Yes. So this is Jeff. I'll take the first shot at that. I guess what I'll start with is, that we don't really give forward guidance on our distribution. That is absolutely at the discretion of our board. What I can tell you is that obviously, we don't take dividend increases like we'd make in the past lightly. We always do that with an eye to the sustainability of those distributions. So we wouldn't have gone to the $0.22 per unit if we didn't feel comfortable that, that was sustainable. And as you may remember, or at least those of you that have been unitholders for a while, we had been talking about further increases in the distribution. And since that time, at least through '12, the board has decided to hold the $0.22 constant. And that, of course, is due to a number of factors. I mean, as I mentioned, NGL, ethane, in particular, fell 70% over the course of 2012. That's an important product that we produce, both in our Midstream and Upstream businesses. And then the second item that kind of weighs on the DCF, and that really was one of the major drivers to the coverage ratio of 0.9 in the quarter, was all of the spending that we're doing in that facility in Southern Alabama. As I mentioned in my remarks, we spent over $6 million -- well, well over $6 million around that project over the quarter. We've classified over $6 million of it as maintenance capital. And if you back that amount out, which while we certainly think it's appropriately classified as maintenance, not growth capital, it is sort of onetime spending, you back that out and we were at 1.1x. And I guess all of that just to say that no one is more interested in distribution increases than the team sitting around the room here. And we realize how important that is to both you guys and all of our unitholders. So that's why we do things like the BP acquisition. It's why we do things like continue to drill attractive locations on the Upstream side is to generate higher cash flows that we can then pay out to you.

Operator

I'm not showing any further questions at this time. I'd like to turn the call back to Joe Mills for closing remarks.

Joseph A. Mills

Well, thank you. Well, first off, thank you for participating in today's call. I think second, I hope you can tell we're very pleased with the fourth quarter results. I think it's important, to Jeff's very good commentary right there at the end, absent the shutdown at BEC, which impacted our adjusted EBITDA by almost $6 million, we would have reported a record quarter of almost $72 million.
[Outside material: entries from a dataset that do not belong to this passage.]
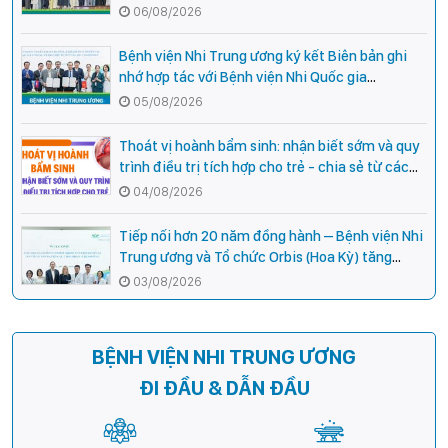
cho cán bộ y tế tại các tỉnh miền núi phía Bắc
06/08/2026
Bệnh viện Nhi Trung ương ký kết Biên bản ghi
nhớ hợp tác với Bệnh viện Nhi Quốc gia
Campuchia
05/08/2026
Thoát vị hoành bẩm sinh: nhận biết sớm và quy
trình điều trị tích hợp cho trẻ - chia sẻ từ các
chuyên gia hàng đầu của Bệnh Viện Nhi Trung
04/08/2026
ương
Tiếp nối hơn 20 năm đồng hành – Bệnh viện Nhi
Trung ương và Tổ chức Orbis (Hoa Kỳ) tăng
cường hợp tác, mở rộng cơ hội bảo vệ thị lực
03/08/2026
cho trẻ em Việt Nam
BỆNH VIỆN NHI TRUNG ƯƠNG
ĐI ĐẦU & DẪN ĐẦU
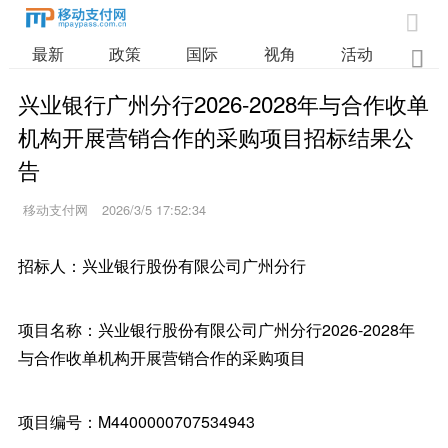

最新
政策
国际
视角
活动
业

兴业银行广州分行2026-2028年与合作收单
机构开展营销合作的采购项目招标结果公
告
移动支付网
2026/3/5 17:52:34
招标人：兴业银行股份有限公司广州分行
项目名称：兴业银行股份有限公司广州分行2026-2028年
与合作收单机构开展营销合作的采购项目
项目编号：M4400000707534943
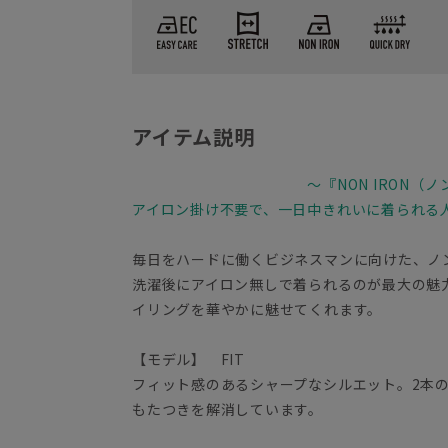
アイテム説明
～『NON IRON（
アイロン掛け不要で、一日中きれいに着られる
毎日をハードに働くビジネスマンに向けた、ノ
洗濯後にアイロン無しで着られるのが最大の魅
イリングを華やかに魅せてくれます。
【モデル】 FIT
フィット感のあるシャープなシルエット。2本
もたつきを解消しています。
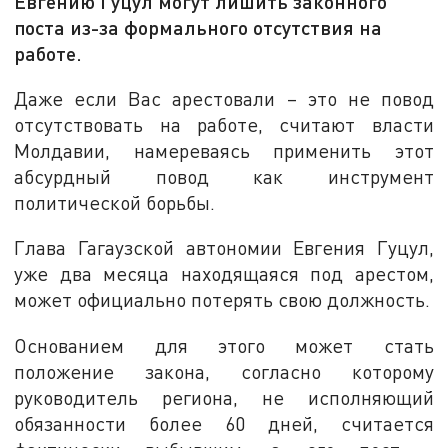
Евгению Гуцул могут лишить законного
поста из-за формального отсутствия на
работе.
Даже если Вас арестовали – это не повод
отсутствовать на работе, считают власти
Молдавии, намереваясь применить этот
абсурдный повод как инструмент
политической борьбы.
Глава Гагаузской автономии Евгения Гуцул,
уже два месяца находящаяся под арестом,
может официально потерять свою должность.
Основанием для этого может стать
положение закона, согласно которому
руководитель региона, не исполняющий
обязанности более 60 дней, считается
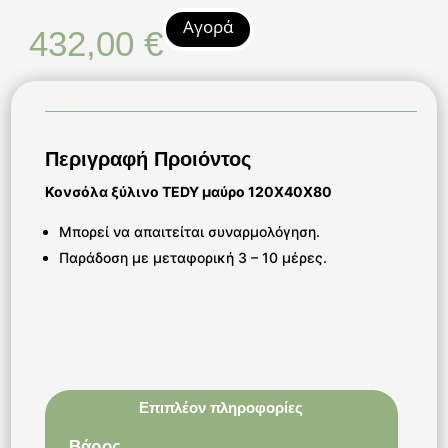
Αγορά
432,00
€
Περιγραφή Προιόντος
Κονσόλα ξύλινο TEDY μαύρο 120Χ40Χ80
Μπορεί να απαιτείται συναρμολόγηση.
Παράδοση με μεταφορική 3 – 10 μέρες.
Επιπλέον πληροφορίες
Βάρος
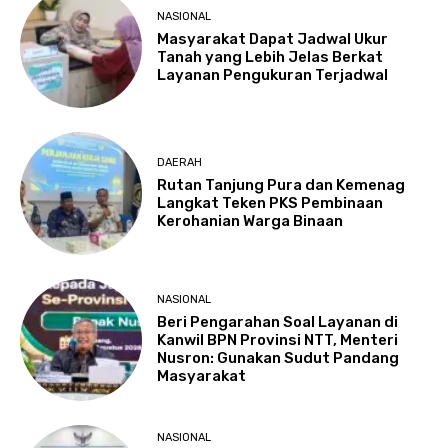
NASIONAL
Masyarakat Dapat Jadwal Ukur
Tanah yang Lebih Jelas Berkat
Layanan Pengukuran Terjadwal
DAERAH
Rutan Tanjung Pura dan Kemenag
Langkat Teken PKS Pembinaan
Kerohanian Warga Binaan
NASIONAL
Beri Pengarahan Soal Layanan di
Kanwil BPN Provinsi NTT, Menteri
Nusron: Gunakan Sudut Pandang
Masyarakat
NASIONAL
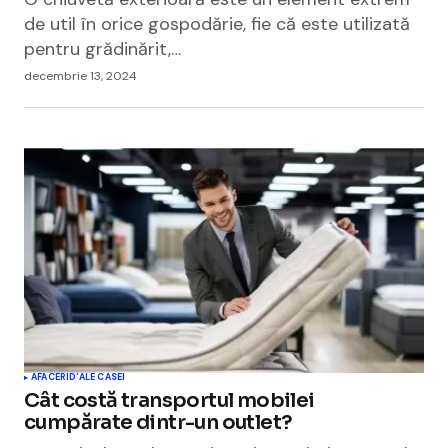
de util în orice gospodărie, fie că este utilizată
pentru grădinărit,…
decembrie 13, 2024
AFACERI
D'ALE CASEI
Cât costă transportul mobilei
cumpărate dintr-un outlet?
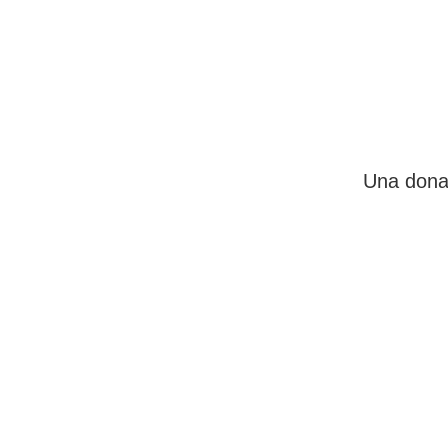
Una donaz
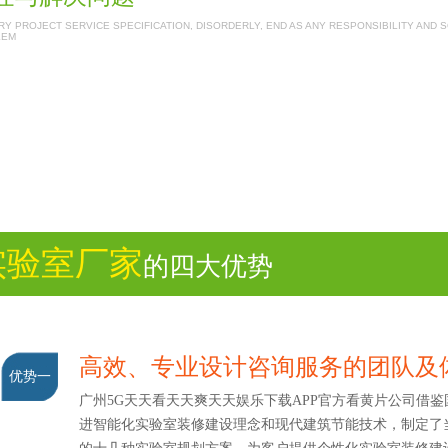
Y PROJECT SERVICE SPECIFICATION, DISORDERLY, END AS ANY RESPONSIBILITY AND 
LEM
实验室厂家
的四大优势
高效、专业设计咨询服务的团队及
优势一
广州5G天天看天天爽天天娱乐下载APP官方看黄片公司借鉴
进智能化实验室装修建设理念和现代建筑节能技术，制定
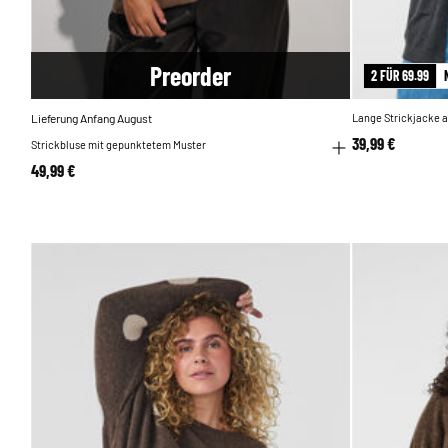
Pre
order
2 FÜR 69.99
Lieferung Anfang August
Lange Strickjacke 
39,99 €
Strickbluse mit gepunktetem Muster
49,99 €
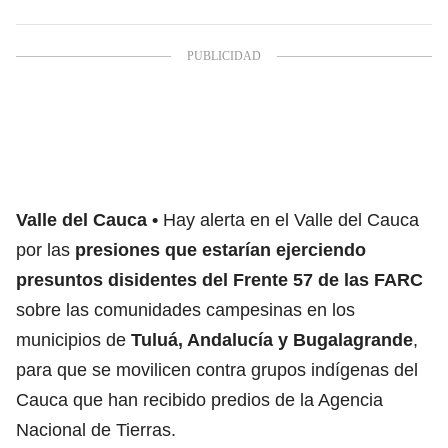
Valle del Cauca
Hay alerta en el Valle del Cauca
por las
presiones que estarían ejerciendo
presuntos disidentes del Frente 57 de las FARC
sobre las comunidades campesinas en los
municipios de
Tuluá, Andalucía y Bugalagrande
,
para que se movilicen contra grupos indígenas del
Cauca que han recibido predios de la Agencia
Nacional de Tierras.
So we feel very good, very excited about 2013. We're very pleased. The Midstream Business is definitely has a lot of momentum behind it. We think our Upstream business with SCOOP has a lot of momentum behind. So we're looking forward to a very active 2013. So with that, I appreciate everybody's time and attention, and we look forward to talking to you here very soon. Thank you.

Operator

Ladies and gentlemen, thank you for participating in today's conference. This does conclude the program, and you may all disconnect. Everyone, have a great day.